В двух последних случаях препятствием к осуществлению внушения было чувство сожаления.
То же происходит, если внушённая идея сталкивается с каким-нибудь другим чувством, раз последнее сильно и заложено глубоко в характере загипнотизированного.
Питр рассказывает случай, могущий служить подтверждением того сопротивления, которое подчас оказывают гипнотизируемые против внушаемых им поступков. «Я усыпляю своего пациента (молодая женщина) и, положив серебряную монету на стол, говорю: когда вы проснётесь, отправьтесь к столу и возьмите эту забытую кем-то серебряную монету; вас никто не увидит; спрячьте монету в карман; это будет маленьким воровством, которое однако не может иметь для вас никаких неприятных последствий».
«Потом я её бужу».
"Она направляется к столу, отыскивает монету и опускает её, с некоторым колебанием, к себе в карман; но тотчас же вынимает её и возвращает мне, говоря, что эти деньги не принадлежат ей, и что необходимо отыскать человека, который позабыл их здесь. «Я не хочу держать у себя этой монеты, — сказала она, — это было бы воровством, а я ведь не воровка».
Жиль Делатурет передаёт случай, весьма похожий на вышеприведённый: "Однажды, — пишет он, — мы внушили W., что ей очень жарко. Тотчас же она начинает вытирать себе лоб, как будто он был весь в поту, и объявляет, что жара невыносима.
— Идём купаться!
— Как! с вами?
— Почему же нет? разве вы не знаете, что в море мужчины и женщины без излишней щепетильности купаются вместе?
Это, по-видимому, не кажется ей достаточно убедительным.
— Смелей! раздевайся!
Она колеблется; наконец распускает себе волосы и снимает обувь; затем следует остановка.
— Ну же! Я приказываю тебе раздеться совершенно!
Она краснеет и, по-видимому, рассуждает с большим трудом; наконец в смущении, снимает с себя платье.
— Ещё! Ещё!
При этом грубом приказании, W. кажется страдающей весьма жестоко; она готовится повиноваться, но её воля оказывает сопротивление; её стыд гораздо сильнее внушения; все тело её напрягается, и я едва-едва успеваю вмешаться и прекратить припадок истерии".

+===+

:: ЗАДАНИЕ A ::
Перечислите по тексту о гипнотическом внушении все действия, которыми W. начинает раздеваться по приказу.
:: ЗАДАНИЕ B ::
Что, согласно тексту о гипнотическом внушении, было препятствием к осуществлению внушения в двух последних случаях?
:: ЗАДАНИЕ C ::
Перепишите из текста о гипнотическом внушении фрагмент между словами «В двух последних» и «в характере загипнотизированного.» включительно.

+===+

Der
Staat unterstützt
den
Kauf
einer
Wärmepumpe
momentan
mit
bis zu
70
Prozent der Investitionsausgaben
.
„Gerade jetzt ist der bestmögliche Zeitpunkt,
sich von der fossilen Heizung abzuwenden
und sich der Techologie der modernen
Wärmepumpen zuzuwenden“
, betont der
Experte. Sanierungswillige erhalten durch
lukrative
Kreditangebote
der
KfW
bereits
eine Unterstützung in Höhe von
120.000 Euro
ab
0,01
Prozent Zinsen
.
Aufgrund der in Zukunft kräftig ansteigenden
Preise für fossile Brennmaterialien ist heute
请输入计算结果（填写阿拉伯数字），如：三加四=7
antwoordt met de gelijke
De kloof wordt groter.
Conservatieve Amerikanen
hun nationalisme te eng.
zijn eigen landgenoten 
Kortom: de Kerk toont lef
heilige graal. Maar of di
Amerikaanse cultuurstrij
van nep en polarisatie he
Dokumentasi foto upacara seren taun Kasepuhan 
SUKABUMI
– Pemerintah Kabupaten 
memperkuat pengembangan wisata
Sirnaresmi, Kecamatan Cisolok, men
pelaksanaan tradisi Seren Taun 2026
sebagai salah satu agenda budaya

+===+

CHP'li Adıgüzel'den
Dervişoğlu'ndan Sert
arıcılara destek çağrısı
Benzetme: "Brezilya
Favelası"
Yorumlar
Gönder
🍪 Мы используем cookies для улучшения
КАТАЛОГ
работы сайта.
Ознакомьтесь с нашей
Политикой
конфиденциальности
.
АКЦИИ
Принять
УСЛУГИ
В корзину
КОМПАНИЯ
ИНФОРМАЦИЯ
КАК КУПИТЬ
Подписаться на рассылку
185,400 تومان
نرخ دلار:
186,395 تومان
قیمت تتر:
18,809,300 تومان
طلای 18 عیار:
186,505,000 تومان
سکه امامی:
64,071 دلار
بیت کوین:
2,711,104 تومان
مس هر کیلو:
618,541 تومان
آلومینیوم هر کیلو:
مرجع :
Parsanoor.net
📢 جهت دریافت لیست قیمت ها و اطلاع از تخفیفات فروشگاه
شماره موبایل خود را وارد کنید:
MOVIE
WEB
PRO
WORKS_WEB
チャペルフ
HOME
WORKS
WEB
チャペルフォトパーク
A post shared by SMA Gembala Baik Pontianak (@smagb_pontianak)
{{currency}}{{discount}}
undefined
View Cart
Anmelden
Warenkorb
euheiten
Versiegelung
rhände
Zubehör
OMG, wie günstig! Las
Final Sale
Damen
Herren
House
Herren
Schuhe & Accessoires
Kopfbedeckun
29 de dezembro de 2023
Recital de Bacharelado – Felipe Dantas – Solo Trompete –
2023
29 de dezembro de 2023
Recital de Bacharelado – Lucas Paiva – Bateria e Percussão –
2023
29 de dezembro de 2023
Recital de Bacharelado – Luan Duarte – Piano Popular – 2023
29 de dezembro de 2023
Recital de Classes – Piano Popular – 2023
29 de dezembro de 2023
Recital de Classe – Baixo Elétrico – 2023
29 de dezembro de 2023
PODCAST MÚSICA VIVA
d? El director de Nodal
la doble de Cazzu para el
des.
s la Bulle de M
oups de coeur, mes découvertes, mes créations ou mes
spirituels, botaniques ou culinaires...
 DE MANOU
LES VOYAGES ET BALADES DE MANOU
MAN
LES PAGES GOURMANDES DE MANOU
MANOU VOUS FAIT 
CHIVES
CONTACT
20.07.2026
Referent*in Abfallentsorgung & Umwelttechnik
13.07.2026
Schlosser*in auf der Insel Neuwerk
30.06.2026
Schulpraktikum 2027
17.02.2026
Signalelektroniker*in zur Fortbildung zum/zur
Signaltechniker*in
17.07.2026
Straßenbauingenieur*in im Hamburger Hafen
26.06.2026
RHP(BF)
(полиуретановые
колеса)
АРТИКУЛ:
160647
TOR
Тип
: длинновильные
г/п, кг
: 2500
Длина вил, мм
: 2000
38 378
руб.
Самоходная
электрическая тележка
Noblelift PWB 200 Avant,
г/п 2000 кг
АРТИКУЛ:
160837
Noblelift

+===+

:: ОТВЕТ К ЗАДАНИЮ A ::
Распускает себе волосы, снимает обувь, снимает с себя платье.

:: ОТВЕТ К ЗАДАНИЮ B ::
Чувство сожаления.

:: ОТВЕТ К ЗАДАНИЮ C ::
В двух последних случаях препятствием к осуществлению внушения было чувство сожаления.
То же происходит, если внушённая идея сталкивается с каким-нибудь другим чувством, раз последнее сильно и заложено глубоко в характере загипнотизированного.